Questionado pela DW África se considera que as relações entre Cabo Verde e a Venezuela podem sair manchadas deste processo, João Brito Santos salienta que "desde que Cabo Verde e os tribunais obedeçam o procedimento legal, sério, objetivo, independente, autónomo, sem se vergar a pressão de Estado nenhum, não tem razões para ´baixar a cabeça´ perante a Venzuela ou Estados Unidos, face à decisão que vier a tomar".

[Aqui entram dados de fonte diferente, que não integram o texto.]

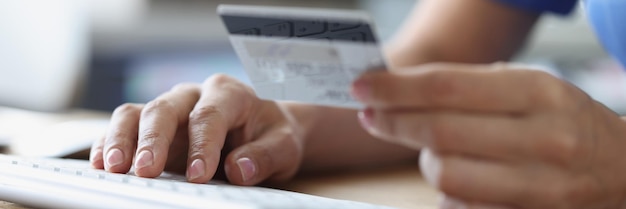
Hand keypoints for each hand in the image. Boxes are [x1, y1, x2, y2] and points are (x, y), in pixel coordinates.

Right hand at [90, 74, 302, 184]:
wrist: (264, 132)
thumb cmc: (271, 135)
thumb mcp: (283, 146)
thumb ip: (265, 155)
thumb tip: (237, 169)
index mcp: (227, 94)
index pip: (208, 115)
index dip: (201, 144)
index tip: (198, 175)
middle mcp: (193, 96)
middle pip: (164, 109)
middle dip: (152, 140)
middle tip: (145, 171)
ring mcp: (170, 111)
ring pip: (136, 114)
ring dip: (121, 140)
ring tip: (113, 167)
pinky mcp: (153, 129)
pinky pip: (125, 129)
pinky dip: (110, 144)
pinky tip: (102, 165)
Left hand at [351, 63, 625, 207]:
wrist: (622, 170)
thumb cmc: (563, 120)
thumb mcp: (529, 87)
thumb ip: (467, 85)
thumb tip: (398, 91)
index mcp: (540, 93)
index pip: (447, 88)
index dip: (396, 89)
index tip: (363, 88)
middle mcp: (544, 140)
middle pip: (439, 133)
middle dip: (392, 122)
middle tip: (371, 115)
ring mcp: (541, 187)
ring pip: (445, 175)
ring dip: (425, 159)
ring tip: (433, 148)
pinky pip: (459, 205)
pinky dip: (446, 189)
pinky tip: (458, 175)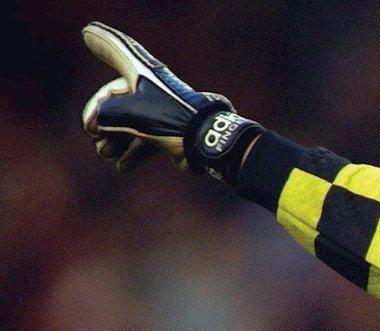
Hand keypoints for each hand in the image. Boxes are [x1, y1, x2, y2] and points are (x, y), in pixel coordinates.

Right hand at [81, 22, 258, 182]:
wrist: (207, 143)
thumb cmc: (170, 120)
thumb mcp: (131, 113)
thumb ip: (105, 115)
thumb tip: (96, 124)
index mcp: (144, 75)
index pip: (119, 52)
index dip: (103, 42)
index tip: (88, 32)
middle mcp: (153, 89)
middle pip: (118, 99)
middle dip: (102, 117)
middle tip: (92, 133)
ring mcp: (163, 112)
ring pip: (130, 123)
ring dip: (114, 139)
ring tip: (103, 153)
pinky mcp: (172, 134)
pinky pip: (146, 142)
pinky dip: (134, 153)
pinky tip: (123, 167)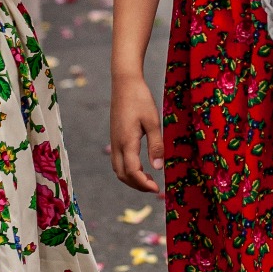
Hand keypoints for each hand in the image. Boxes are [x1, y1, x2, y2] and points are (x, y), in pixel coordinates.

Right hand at [110, 72, 163, 191]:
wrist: (124, 82)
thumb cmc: (140, 99)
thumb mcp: (153, 121)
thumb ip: (156, 145)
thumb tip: (158, 168)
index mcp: (127, 142)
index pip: (132, 172)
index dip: (144, 184)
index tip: (157, 189)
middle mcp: (117, 144)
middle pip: (122, 175)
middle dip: (137, 185)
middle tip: (154, 187)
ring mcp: (114, 141)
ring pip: (118, 169)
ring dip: (131, 179)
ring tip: (148, 179)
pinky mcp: (115, 137)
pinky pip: (117, 161)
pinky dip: (127, 170)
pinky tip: (140, 166)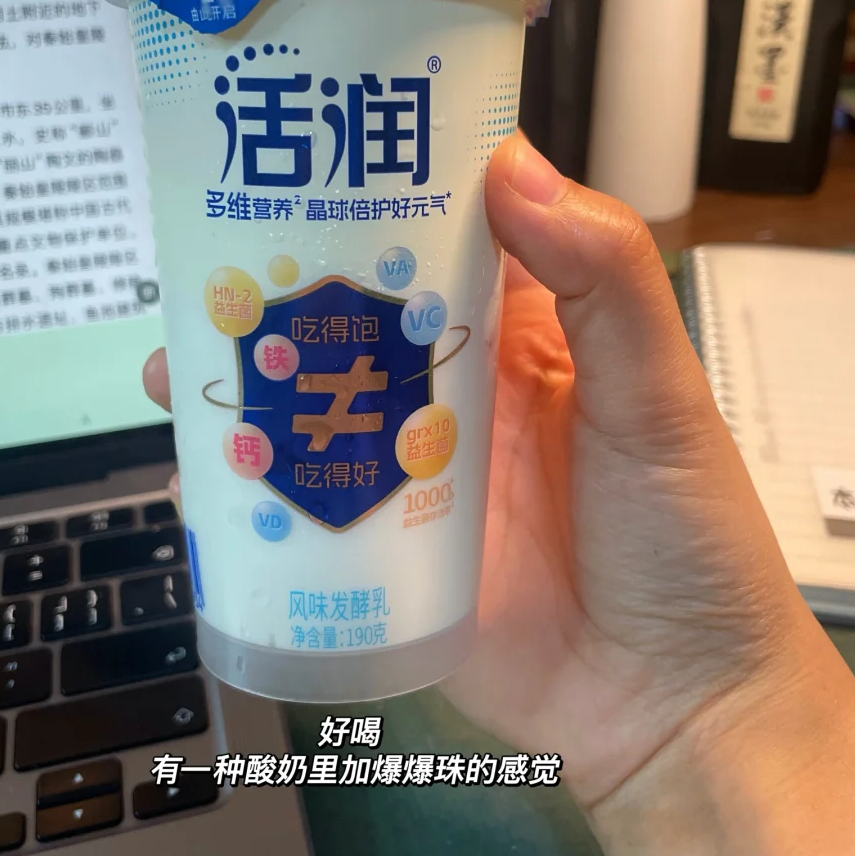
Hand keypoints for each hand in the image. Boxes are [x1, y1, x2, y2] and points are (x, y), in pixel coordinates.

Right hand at [143, 133, 821, 810]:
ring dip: (244, 378)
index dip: (380, 188)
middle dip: (278, 282)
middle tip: (200, 253)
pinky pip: (302, 505)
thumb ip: (604, 281)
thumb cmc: (686, 539)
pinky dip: (243, 483)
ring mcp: (411, 471)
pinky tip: (191, 466)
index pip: (443, 235)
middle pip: (355, 316)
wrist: (673, 711)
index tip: (303, 143)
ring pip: (312, 405)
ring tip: (168, 359)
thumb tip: (509, 159)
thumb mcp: (662, 398)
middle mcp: (456, 389)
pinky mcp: (382, 553)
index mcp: (526, 332)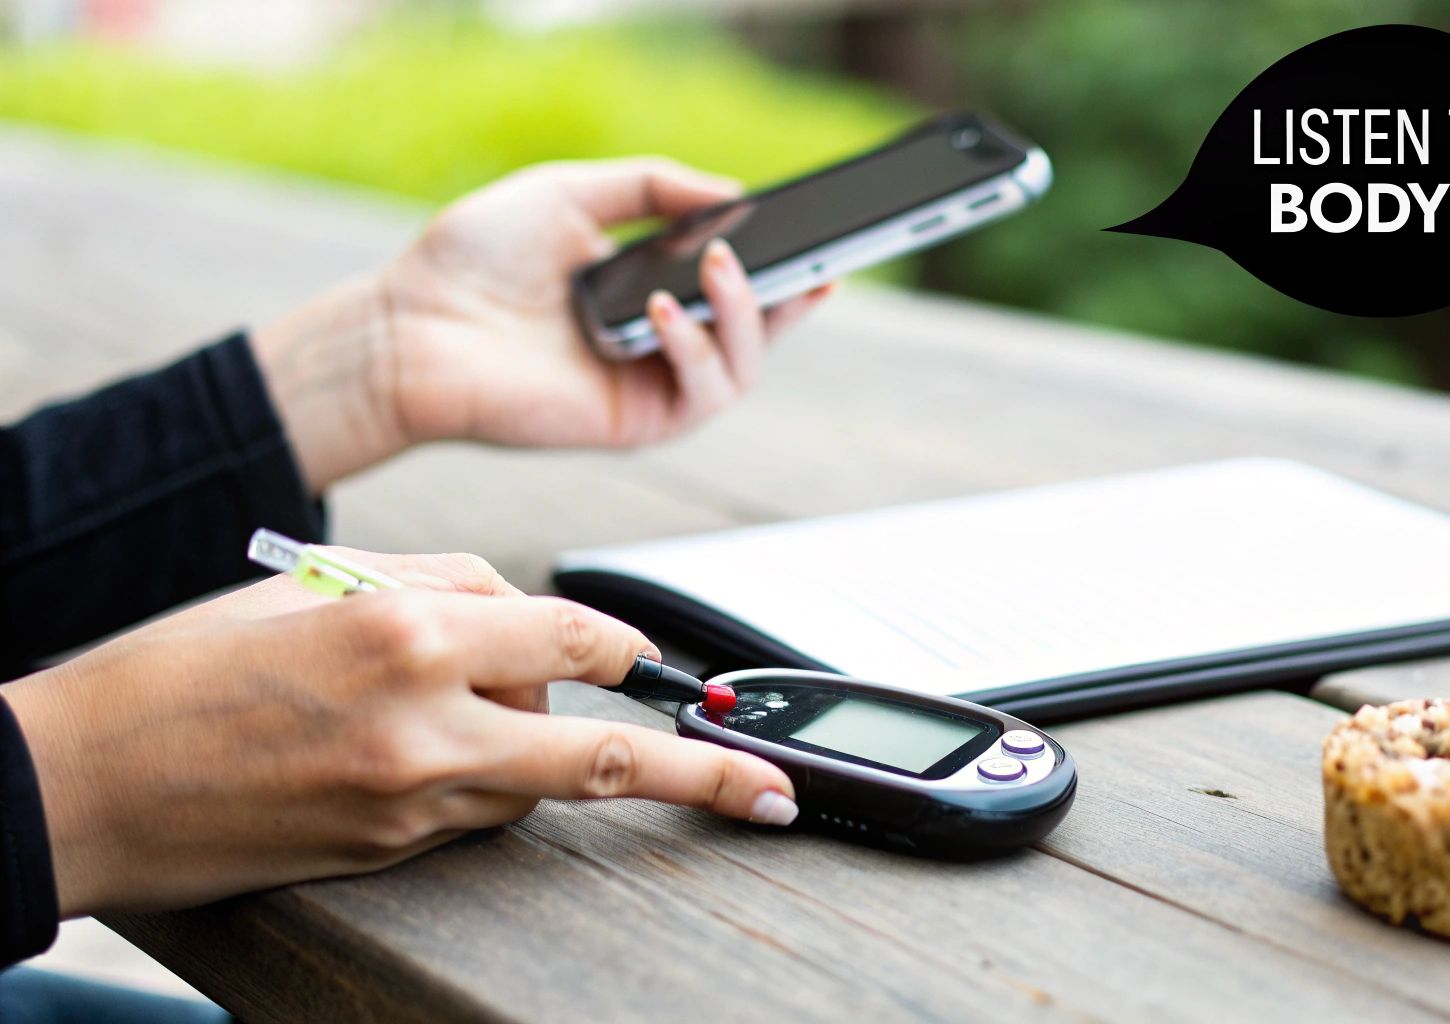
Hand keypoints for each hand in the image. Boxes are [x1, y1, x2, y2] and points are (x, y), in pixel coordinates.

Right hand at [2, 549, 796, 916]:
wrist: (79, 782)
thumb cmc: (182, 667)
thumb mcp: (313, 587)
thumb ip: (438, 588)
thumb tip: (529, 612)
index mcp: (405, 629)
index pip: (570, 633)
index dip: (623, 644)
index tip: (651, 655)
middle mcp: (422, 722)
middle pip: (601, 750)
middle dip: (700, 772)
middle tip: (767, 790)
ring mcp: (406, 803)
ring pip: (538, 780)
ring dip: (546, 747)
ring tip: (472, 707)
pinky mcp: (385, 854)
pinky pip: (476, 813)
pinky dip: (484, 779)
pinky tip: (421, 749)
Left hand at [252, 159, 835, 491]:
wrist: (405, 327)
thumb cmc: (470, 263)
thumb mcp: (569, 193)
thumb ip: (649, 186)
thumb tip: (729, 193)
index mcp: (646, 292)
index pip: (734, 288)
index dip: (785, 272)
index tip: (823, 247)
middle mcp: (655, 345)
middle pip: (756, 334)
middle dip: (789, 299)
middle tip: (802, 261)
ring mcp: (645, 386)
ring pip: (741, 369)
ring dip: (745, 319)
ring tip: (719, 268)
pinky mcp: (629, 421)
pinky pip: (697, 397)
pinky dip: (696, 353)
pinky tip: (666, 313)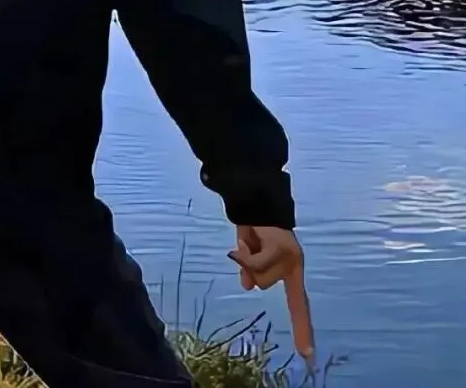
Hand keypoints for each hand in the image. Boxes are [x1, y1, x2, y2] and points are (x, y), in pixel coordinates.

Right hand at [229, 225, 314, 363]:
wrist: (255, 197)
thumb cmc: (253, 224)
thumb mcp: (249, 252)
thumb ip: (251, 270)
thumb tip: (247, 286)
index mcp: (290, 269)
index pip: (299, 305)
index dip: (302, 329)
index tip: (307, 356)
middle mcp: (294, 265)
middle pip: (265, 284)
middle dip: (250, 267)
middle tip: (249, 244)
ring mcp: (290, 257)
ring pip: (259, 274)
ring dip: (247, 257)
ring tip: (251, 236)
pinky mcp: (281, 248)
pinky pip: (257, 263)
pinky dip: (245, 255)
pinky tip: (247, 239)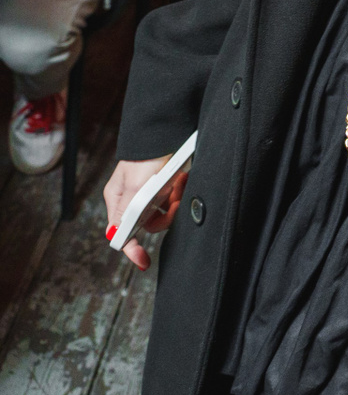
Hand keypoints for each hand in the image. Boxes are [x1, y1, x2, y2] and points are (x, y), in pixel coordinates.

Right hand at [103, 156, 187, 270]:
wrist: (165, 132)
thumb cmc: (144, 157)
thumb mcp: (134, 187)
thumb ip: (126, 213)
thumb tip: (117, 237)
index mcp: (119, 201)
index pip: (123, 233)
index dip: (132, 249)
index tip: (143, 262)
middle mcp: (134, 200)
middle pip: (151, 224)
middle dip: (166, 215)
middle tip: (174, 201)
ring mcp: (151, 193)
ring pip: (166, 212)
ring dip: (176, 200)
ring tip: (180, 183)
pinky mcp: (168, 186)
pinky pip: (176, 198)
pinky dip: (181, 191)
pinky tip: (183, 179)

"A decisão do tribunal não vai ser salomónica, não vai poder agradar aos Estados Unidos e à Venezuela simultaneamente. O que importa ao Estado de Cabo Verde é fazer um fundamento justo, independentemente da opção que fizer num ou noutro sentido, tem é de a fundamentar. Obviamente que quando o tribunal de Cabo Verde decidir, uma das partes vai perder esse litígio", remata.

5. Ponto de situação

Chegados a janeiro de 2021 e volvidos quase 8 meses desde a detenção do empresário, Alex Saab continua em prisão preventiva na ilha do Sal a aguardar a decisão do Tribunal da Relação quanto à concessão, ou não, da extradição.

Ähtiopien 29. African Union Summit in Addis Abeba
Alex Saab foi nomeado pelo Governo da Venezuela o novo vice-embaixador do país na União Africana Foto: picture-alliance/abaca/M. W. Hailu

Um dado novo ocorrido no passado dia 28 de dezembro e avançado pelo jornal de Cabo Verde Notícias do Norte promete trazer novos contornos ao caso e, possivelmente, abreviar um desfecho. É que Alex Saab foi nomeado pelo Governo da Venezuela o novo vice-embaixador do país na União Africana (UA), reforçando, assim, o estatuto de diplomata e a inviolabilidade pessoal que o empresário sempre invocou.

Para o jurista João Brito Santos, trata-se de um "malabarismo intelectual ou malabarismo jurídico". "Esses artifícios como passaporte diplomático e agora o estatuto de vice-embaixador junto da UA são artifícios truculentos, grosseiros e absolutamente irrasuáveis e que não procedem. É truque", diz peremptório em entrevista à DW.

Já um dos advogados do empresário, José Pinto Monteiro, garantiu, em entrevista ao Notícias do Norte, a 29 de dezembro, que a nomeação "não é uma mudança no seu estatuto pessoal mas sim a continuidade da sua condição de diplomata e de tudo o que se lhe aplica e distingue nos termos do direito internacional".

Diz ainda que "não pode haver qualquer dúvida de que ele está coberto por todas as proteções" e que por isso "existe apenas uma expectativa e um desfecho lógicos" o de Alex Saab "ser imediatamente libertado da detenção ilegal a que foi sujeito até agora".

Ainda assim, diz na mesma entrevista, receiam "com base no comportamento errático do país nesta matéria até à presente data (...) que o atual Governo de Cabo Verde se recuse a cumprir as disposições das suas próprias leis".